KOLTUK UĞRUNA SATILAN VİCDANLAR
“Ben şöyleyim, ben böyleyim…”
Siyaset arenasında koltuk, artık hizmetin değil hırsın sembolü oldu. Bir zamanlar halka hizmet sözüyle yola çıkanlar, şimdi o halkın sırtında yükselmenin yollarını arıyor. Kurda tuzak kurup kafese koyan, çakalı yoldaş edinen zihniyetin en canlı örneği siyaset meydanlarında yaşanıyor. Kimse kiminle dost, kim kimin düşmanı belli değil; tek ortak nokta, menfaatin yönü.
Bugün bir koltuğa oturan, o koltuğu sanki ebedi bir tahta çeviriyor.

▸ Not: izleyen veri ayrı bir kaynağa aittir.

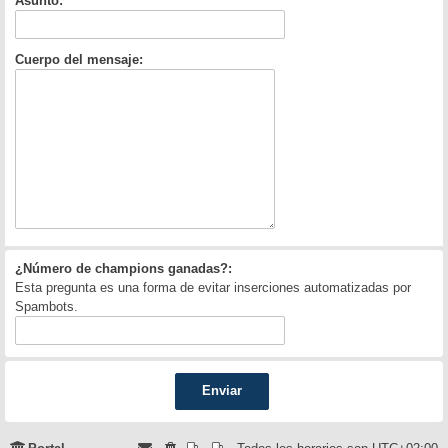
Asunto:
Cuerpo del mensaje:
¿Número de champions ganadas?:
Esta pregunta es una forma de evitar inserciones automatizadas por
Spambots.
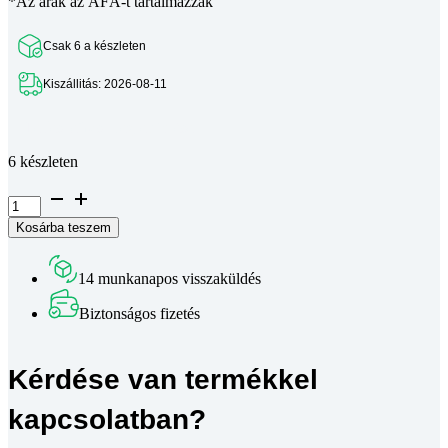
*Az árak az ÁFÁ-t tartalmazzák
Csak 6 a készleten
Kiszállitás: 2026-08-11
Teljes leírás megtekintése
6 készleten
Elektronikai
alkatrész
Kosárba teszem
készlet
4
mennyiség
14 munkanapos visszaküldés
Biztonságos fizetés
Kérdése van termékkel
kapcsolatban?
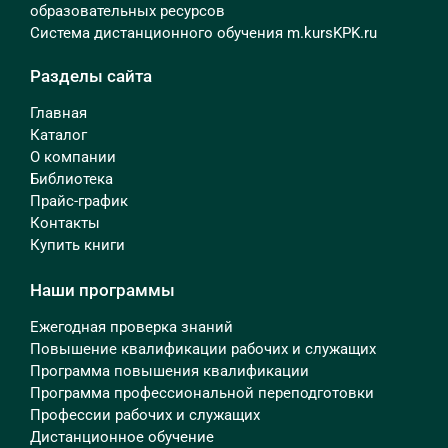
образовательных ресурсов
Система дистанционного обучения m.kursKPK.ru
Разделы сайта
Главная
Каталог
О компании
Библиотека
Прайс-график
Контакты
Купить книги
Наши программы
Ежегодная проверка знаний
Повышение квалификации рабочих и служащих
Программа повышения квалификации
Программа профессиональной переподготовки
Профессии рабочих и служащих
Дистанционное обучение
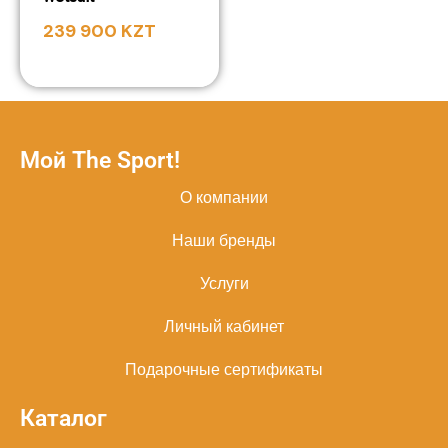
239 900
KZT
Мой The Sport!
О компании
Наши бренды
Услуги
Личный кабинет
Подарочные сертификаты
Каталог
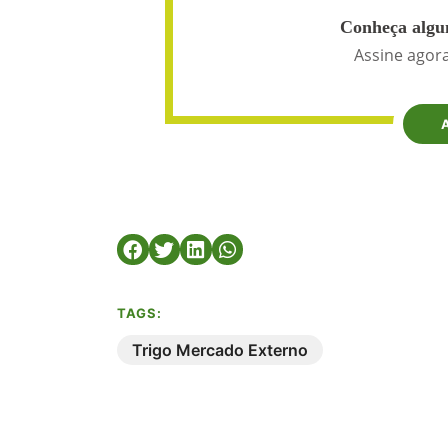
Conheça algun
Assine agora
TAGS:
Trigo Mercado Externo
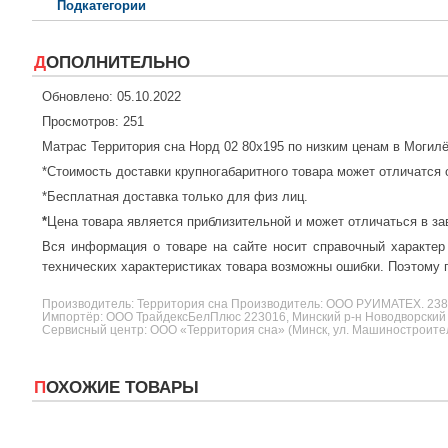
Подкатегории
ДОПОЛНИТЕЛЬНО
Обновлено: 05.10.2022
Просмотров: 251
Матрас Территория сна Норд 02 80x195 по низким ценам в Могил
*Стоимость доставки крупногабаритного товара может отличатся 
*Бесплатная доставка только для физ лиц.
*
Цена товара является приблизительной и может отличаться в за
Вся информация о товаре на сайте носит справочный характер
технических характеристиках товара возможны ошибки. Поэтому п
Производитель:
Территория сна
Производитель: ООО РУИМАТЕХ. 2
Импортёр: ООО ТрайдексБелПлюс 223016, Минский р-н Новодворский с/
Сервисный центр: ООО «Территория сна» (Минск, ул. Машиностроителе
ПОХОЖИЕ ТОВАРЫ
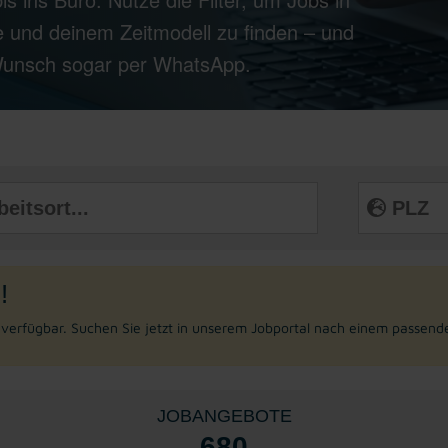
 und deinem Zeitmodell zu finden – und
 Wunsch sogar per WhatsApp.
!
r verfügbar. Suchen Sie jetzt in unserem Jobportal nach einem passend
JOBANGEBOTE
680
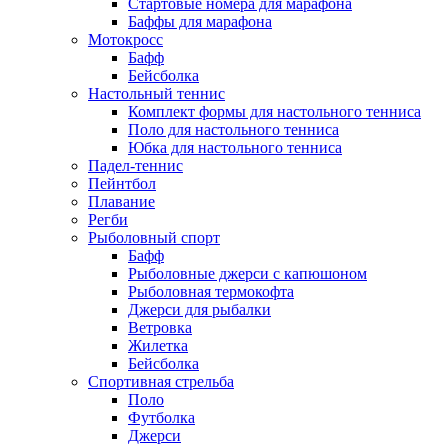
Стартовые номера для марафона
Баффы для марафона
Мотокросс
Бафф
Бейсболка
Настольный теннис
Комплект формы для настольного тенниса
Поло для настольного тенниса
Юбка для настольного тенниса
Падел-теннис
Пейнтбол
Плавание
Регби
Рыболовный спорт
Бафф
Рыболовные джерси с капюшоном
Рыболовная термокофта
Джерси для рыбалки
Ветровка
Жилетка
Бейсболка
Спортивная стрельба
Поло
Футболка
Джерси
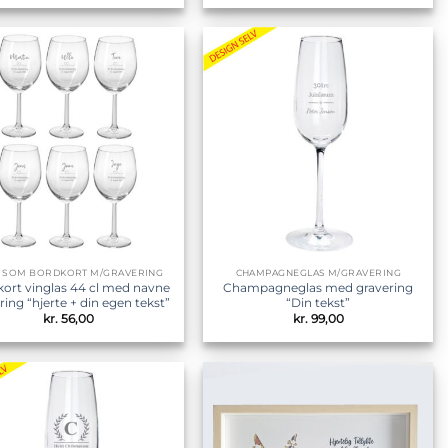
Tilføj til
Tilføj til
ønskeliste
ønskeliste
S SOM BORDKORT M/GRAVERING
CHAMPAGNEGLAS M/GRAVERING
ort vinglas 44 cl med navne
Champagneglas med gravering
ring “hjerte + din egen tekst”
“Din tekst”
kr.
56,00
kr.
99,00
Tilføj til
Tilføj til
ønskeliste
ønskeliste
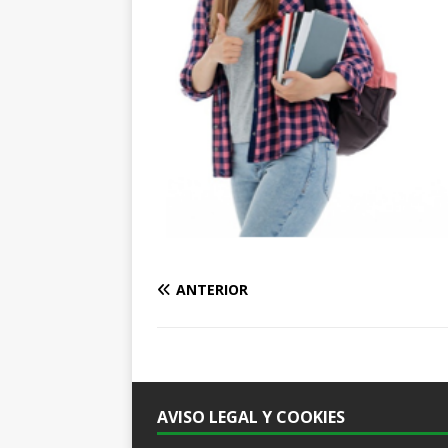
ANTERIOR
AVISO LEGAL Y COOKIES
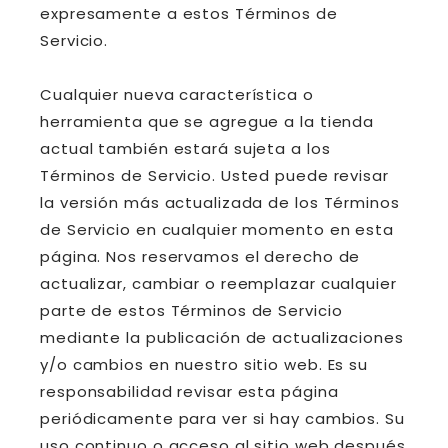
expresamente a estos Términos de
Servicio.
Cualquier nueva característica o
herramienta que se agregue a la tienda
actual también estará sujeta a los
Términos de Servicio. Usted puede revisar
la versión más actualizada de los Términos
de Servicio en cualquier momento en esta
página. Nos reservamos el derecho de
actualizar, cambiar o reemplazar cualquier
parte de estos Términos de Servicio
mediante la publicación de actualizaciones
y/o cambios en nuestro sitio web. Es su
responsabilidad revisar esta página
periódicamente para ver si hay cambios. Su
uso continuo o acceso al sitio web después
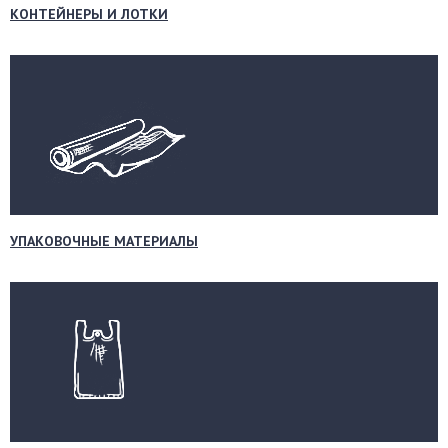
КОНТЕЙНЕРЫ И ЛОТКИ
УПАКОВОЧНЫЕ МАТЕРИАЛЫ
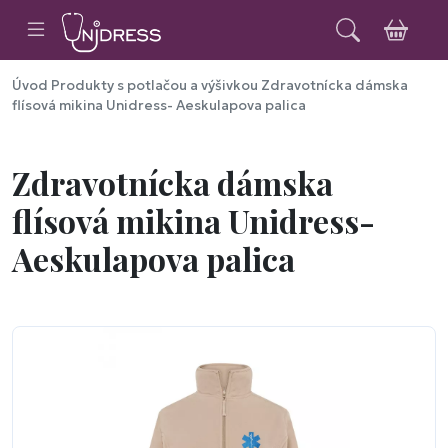
Úvod
Produkty s potlačou a výšivkou
Zdravotnícka dámska
flísová mikina Unidress- Aeskulapova palica
Zdravotnícka dámska
flísová mikina Unidress-
Aeskulapova palica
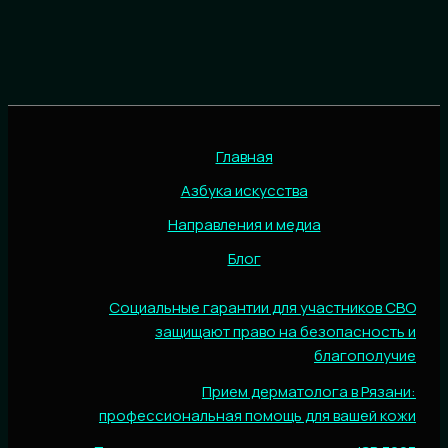
Главная
Азбука искусства
Направления и медиа
Блог
Социальные гарантии для участников СВО
защищают право на безопасность и
благополучие
Прием дерматолога в Рязани:
профессиональная помощь для вашей кожи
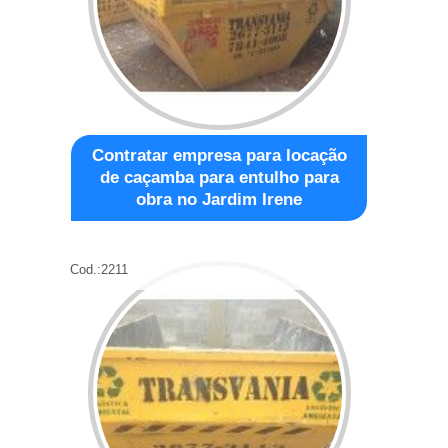
Contratar empresa para locação
de caçamba para entulho para
obra no Jardim Irene
Cod.:
2211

Oysa koltuk, insanın karakterini yüceltmez; tam tersine, içindekini ortaya çıkarır. Dürüst bir insanın elinde koltuk, halka hizmet aracıdır. Ama vicdanı menfaate satılmış birinin elinde o koltuk, ihanete dönüşür. Ne yazık ki çoğu kişi için artık amaç, halka hizmet değil; halkın sırtında yükselip alkış toplamak.
“Yeter ki menfaatiniz olsun” cümlesi bugün birçok yüzün ardındaki gerçeği özetliyor. Dostluklar, fikirler, ilkeler, hatta inançlar bile çıkar karşısında değişiyor. Herkes birbirinin kuyusunu kazarken, aslında kendi insanlığını gömüyor. Bu kısır döngüde ahlak, adalet ve vicdan, en ucuz harcanan değerler haline geldi.
Gerçek güç, koltuğa sahip olmakta değil; o koltuğu hak etmekte gizlidir. Gerçek liderlik, menfaat peşinde koşmak değil; gerektiğinde menfaatten vazgeçebilmektir. Çünkü tarih, makamla büyüyenleri değil, karakteriyle iz bırakanları yazar.